Have you ever gotten your kids involved in a gardening project? I mean really involved? Most of the time we want to make sure youngsters don't step on the newly seeded carrots, pull off green tomatoes or the first blooms on the flowers. How about letting them have a garden spot they can call all their own?
Growing plants is very educational and therapeutic as anyone who is involved in gardening will quickly agree. Yes, we fight pestilence, are frustrated by uncooperative weather, and experience failures. But, that's a picture of life. A garden teaches us many things concerning life and is a wonderful tool for developing young minds. The immediate rewards come when the flowers bloom and the vegetables are ready to eat. In the long term, children can learn many important lessons which will help them mature into responsible adults.
Children are naturally inquisitive, and what better way to nurture their curiosity than in a healthy exploration of the plant world?
Youngsters can be taught an incredible number of lessons just by raising a few plants. Responsibility and patience are two virtues that quickly comes to mind as lessons we all learn from a garden. Let them have failures along side successes. They will open up much more to your guidance as they realize your advice can help them reach their gardening goals.
Of course, science can be taught in many enjoyable ways. The life cycle of a plant, from the germination of a seed to the production of fruit, to its eventual death, mirrors all events in life. How does a plant grow? What does it need? How do environmental events like heat, cold, drought and pollution affect the growth of plants. Hundreds of very simple experiments can be done in a garden. When a child asks a question, help them to suggest answers and design a simple experiment to test their theory.
Pests are a part of every garden and discovering the many insects, both good and bad, living in the garden will be an adventure. A magnifying glass will reveal many hidden things on leaves, flowers, in the soil, etc. Adults will need to assist in pest control.
Kids can learn to plan a garden based on what they (and the family) like to eat. There are many levels of math skills involved in planning and planting a garden such as measuring, counting, figuring rates of fertilizer based on the area of the garden. Help older kids figure out how much it costs to raise the plants and what the same produce costs at the market. Maybe they will even sell their surplus to the neighbors. This can help them learn financial responsibility. Giving the surplus to the food bank or a needy family will teach compassion.
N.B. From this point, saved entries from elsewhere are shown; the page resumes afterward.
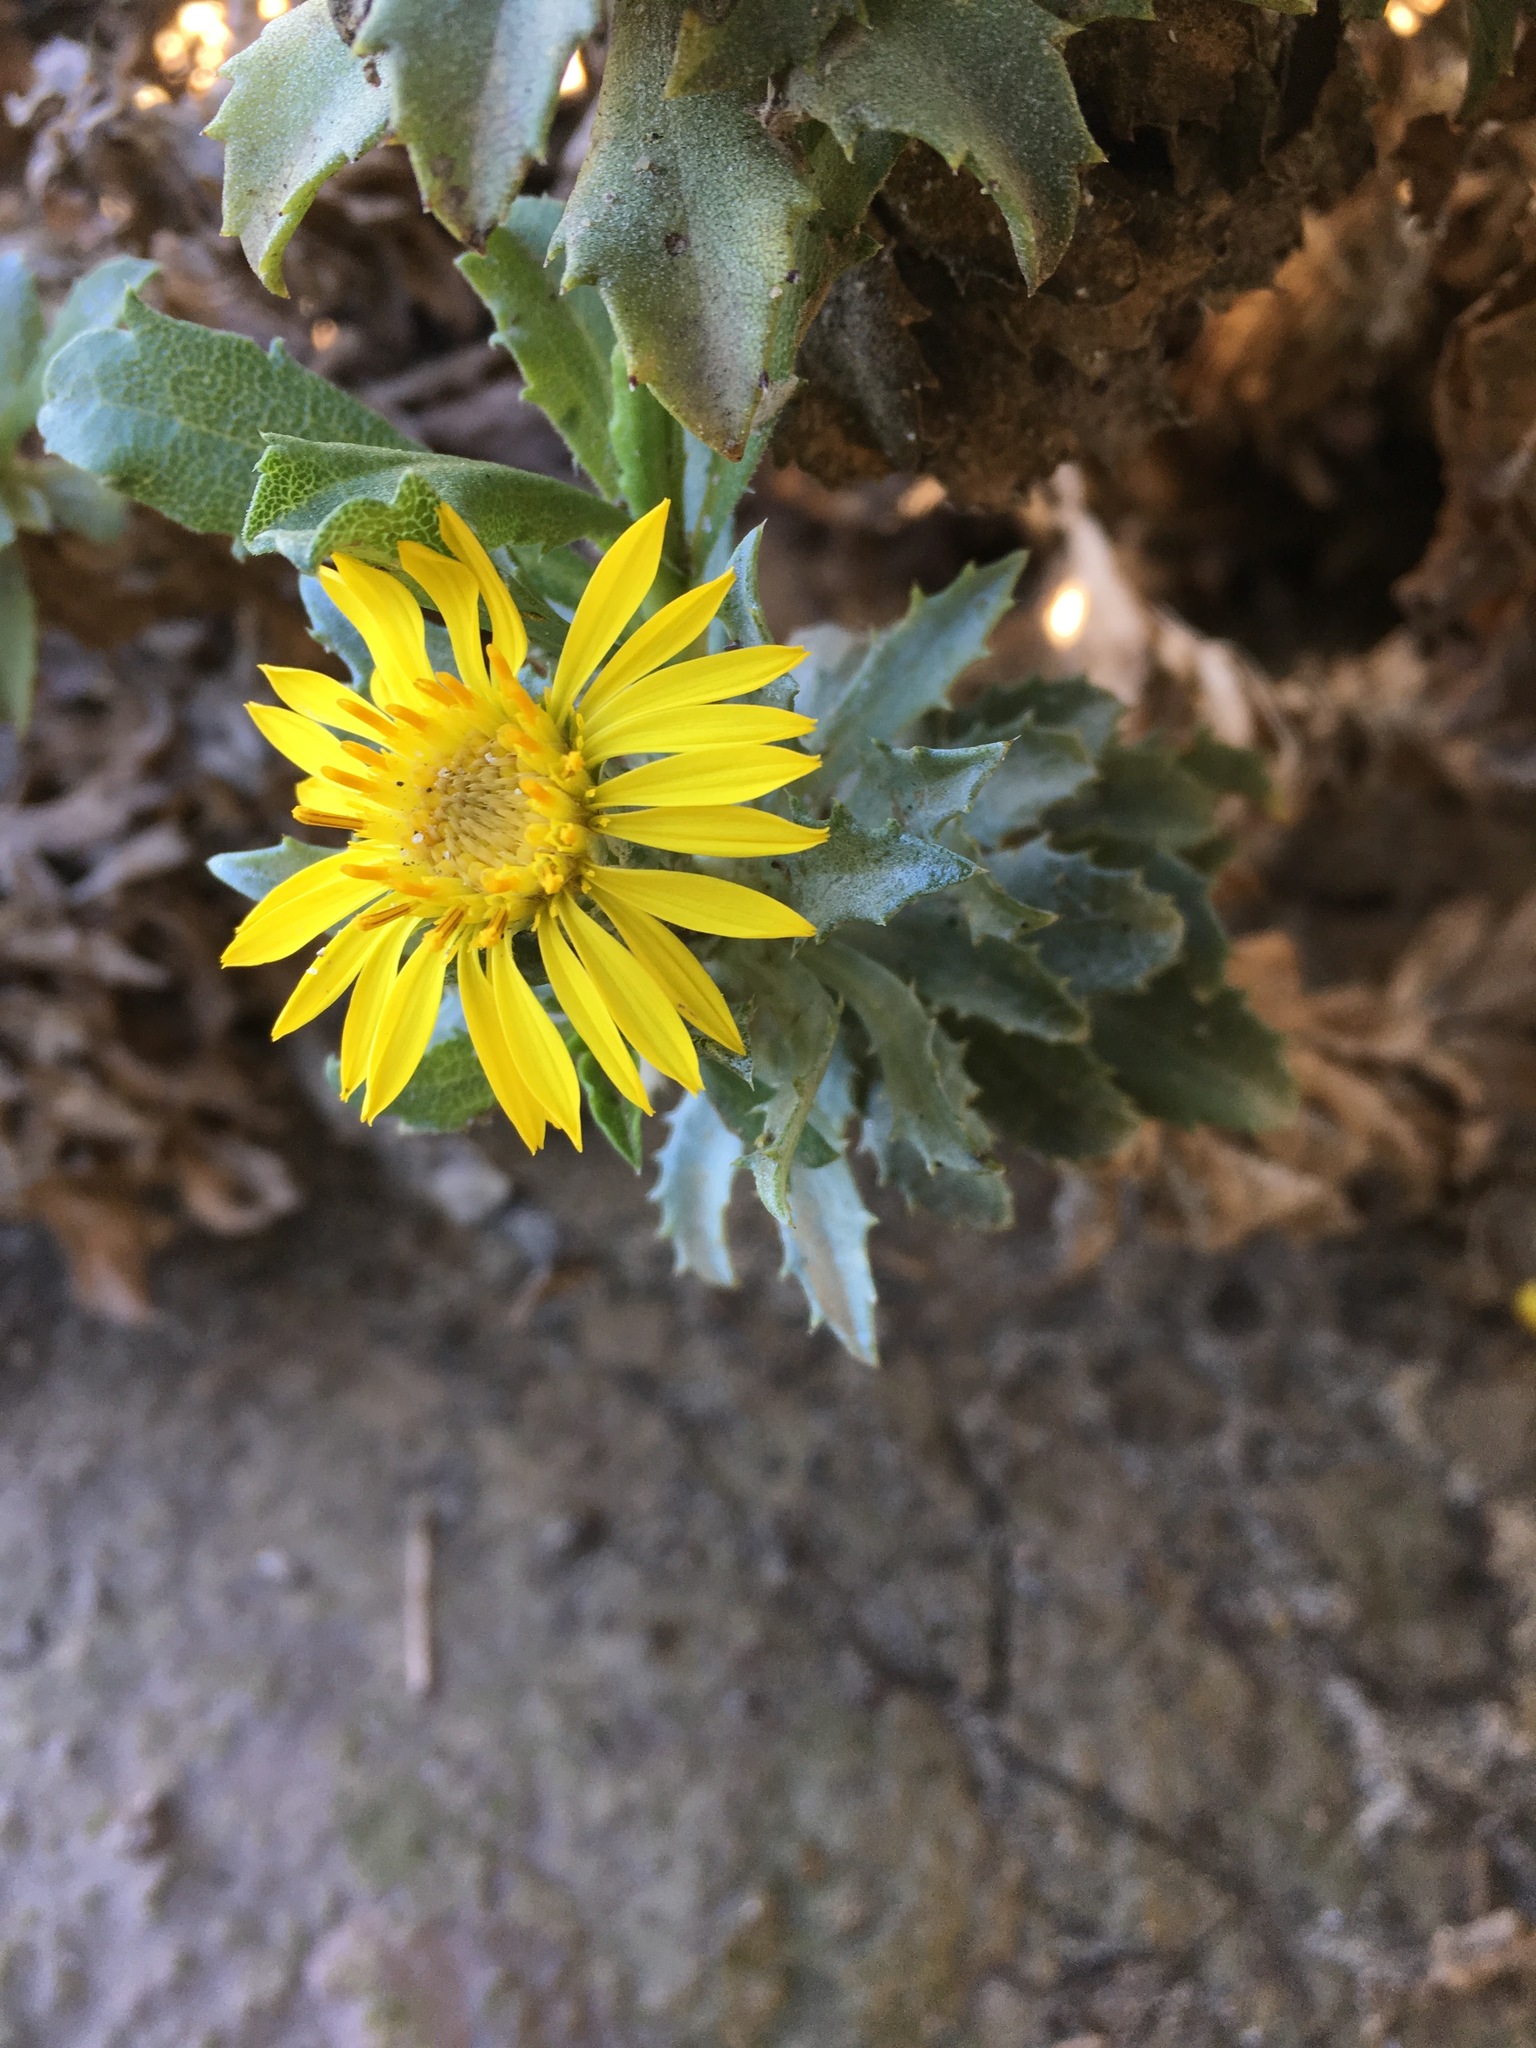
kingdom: Plantae
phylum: Tracheophyta
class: Magnoliopsida
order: Asterales
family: Asteraceae
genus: Haplopappus
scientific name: Haplopappus foliosus
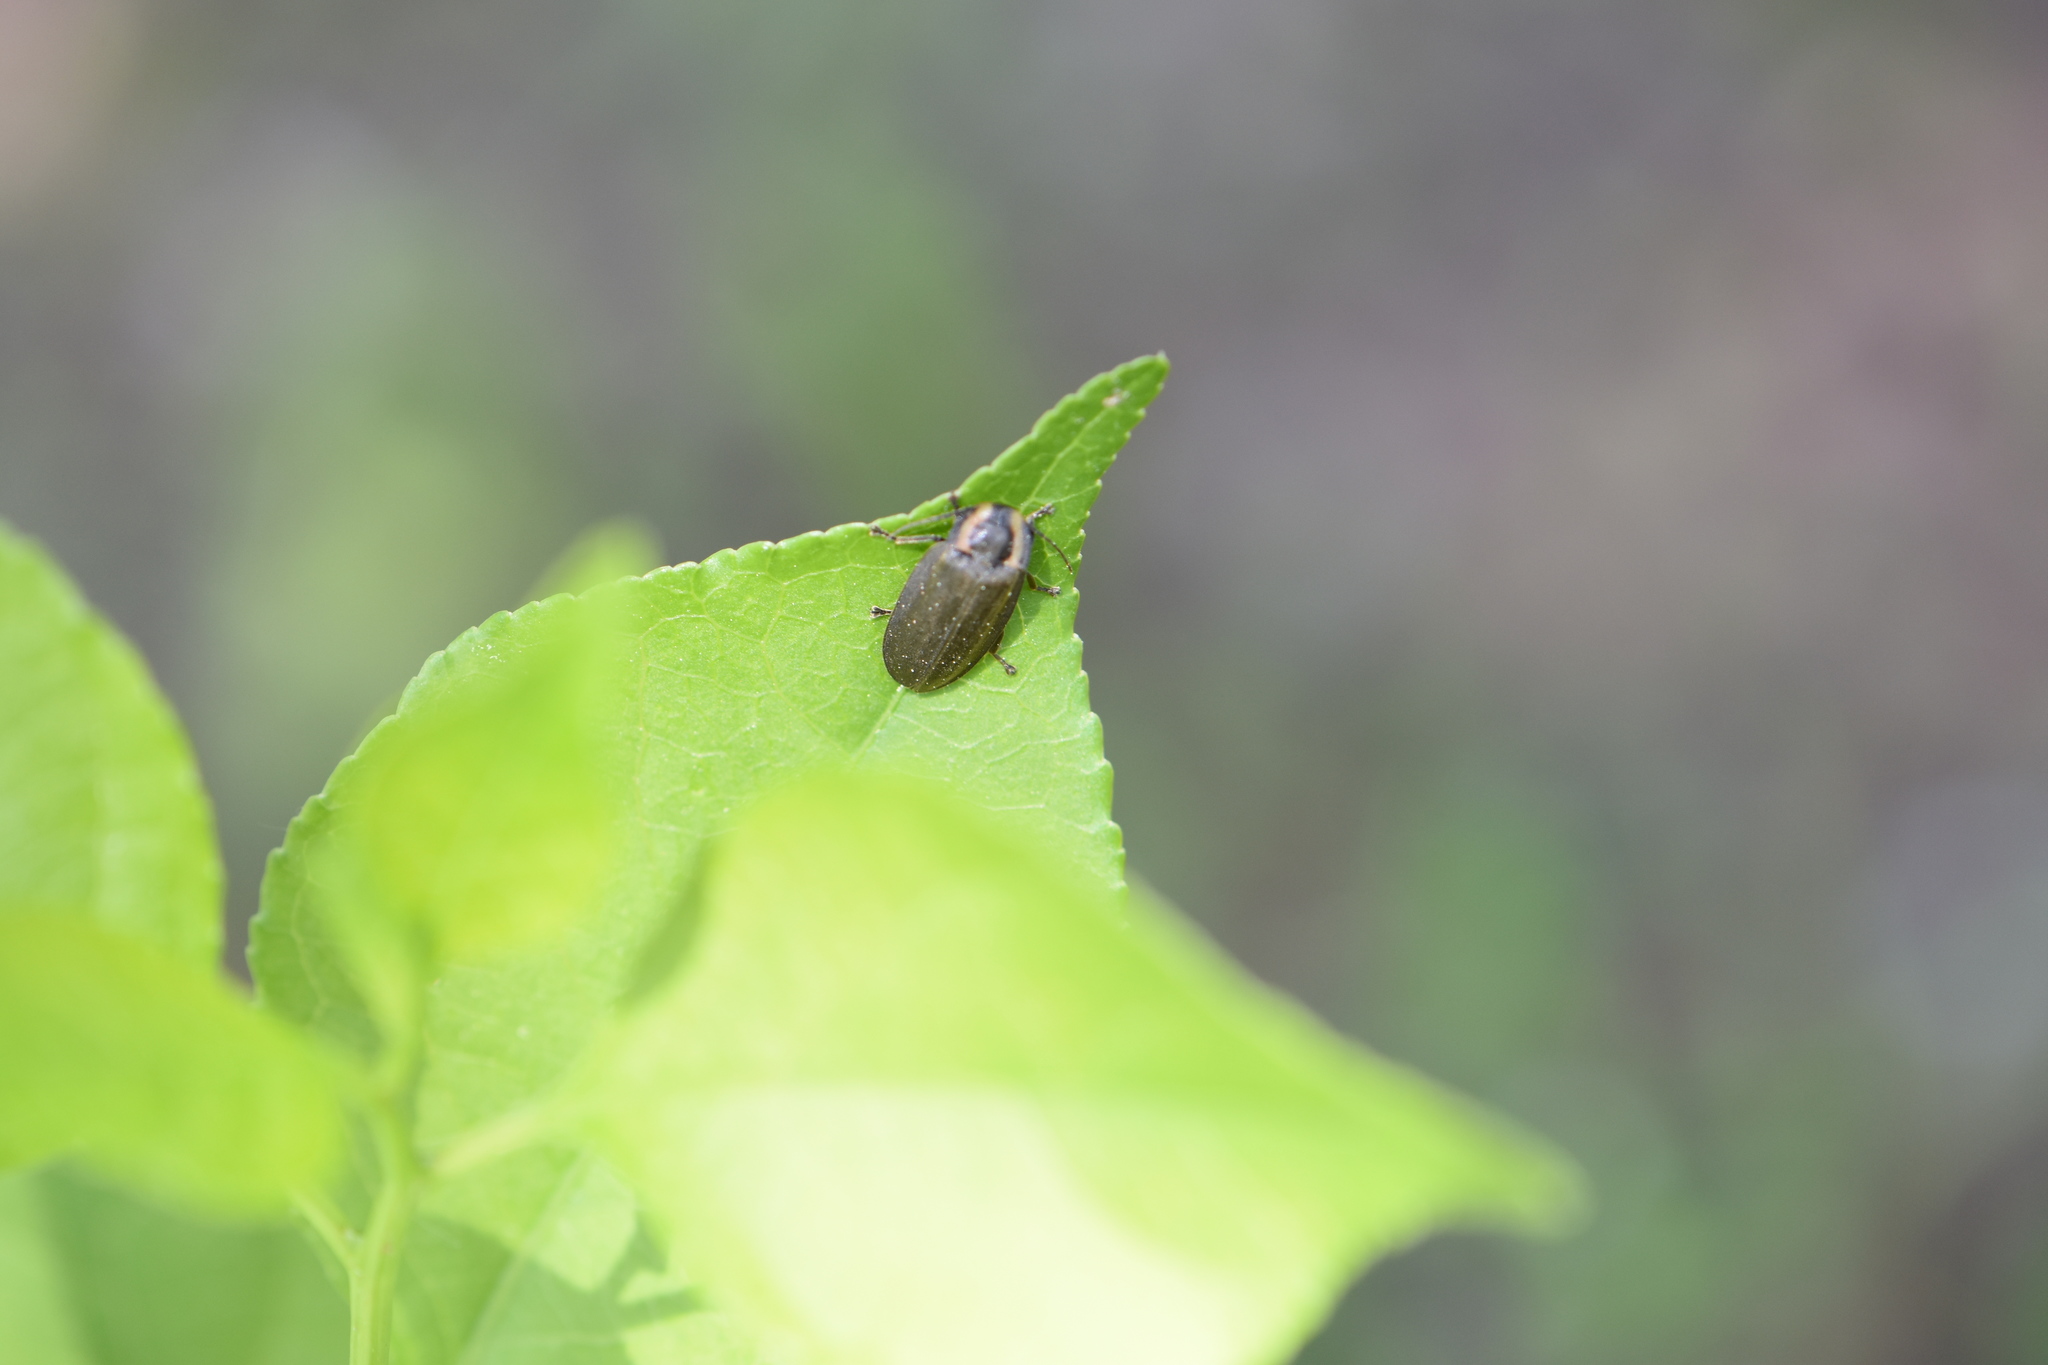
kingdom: Animalia
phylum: Arthropoda
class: Insecta
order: Coleoptera
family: Lampyridae
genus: Photinus
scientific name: Photinus corrusca
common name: Winter firefly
Record keeping and organization is another lesson that can be learned in keeping a garden. I must confess that this is one area I always try to improve on and yet seem to fail miserably every year. Starting young may help develop good organizational skills that can last through their entire life.
The key to gardening success is to start small at first. There is nothing more discouraging than a garden plot out of control with weeds. A 4' by 4' or 3' by 6' raised bed enclosed by timbers can grow a lot of produce and flowers and can be reached from all sides. Their garden might be separate from the family garden or part of it, but should have definite borders and perhaps even a sign - like APRYL'S GARDEN.
Let the child do their own thing, with guidance. Don't insist on arrow straight rows or a weed-free garden.
Try to pick vegetables that are bush types rather than sprawling, running types. A trellis, fence or wire cage can be used to grow the plants up instead of out to conserve garden space and ease harvesting.
If you do not have a sunny patch of ground (6 hours of direct sun a day is needed for best results), then try gardening in containers. You can grow many things in all sorts of containers, and half the fun is finding odd and unusually shaped things to hold the soil. The container should be able to hold enough soil equivalent to a 2 to 5 gallon nursery container and have drainage holes which you can add. A good quality potting soil should be purchased for containers instead of using dirt from the yard. Since containers dry out much more quickly, the plants will be even more dependent on regular, daily care for survival and success. Regular feeding with liquid plant food will also be part of the routine.
Tools for children are available that are small and fit their size. Short handled shovels and rakes, hand tools and a small wheel barrow can make a child's gardening efforts more enjoyable and productive.
Some vegetables to plant for this growing season include tomatoes, green beans, cucumber, eggplants, peppers and squash. If you have room, sweet corn, watermelons, pumpkins and sweet potatoes. Odd or unusual vegetables can spark interest, like spaghetti squash, cherry tomatoes, birdhouse and other ornamental gourds. Flowers can be mixed in, or a whole plot devoted to bloomers. Flower gardening can be done in the shade or sun, depending on types used.
Be creative, be helpful, set guidelines, nurture curiosity and let the kids grow to love life.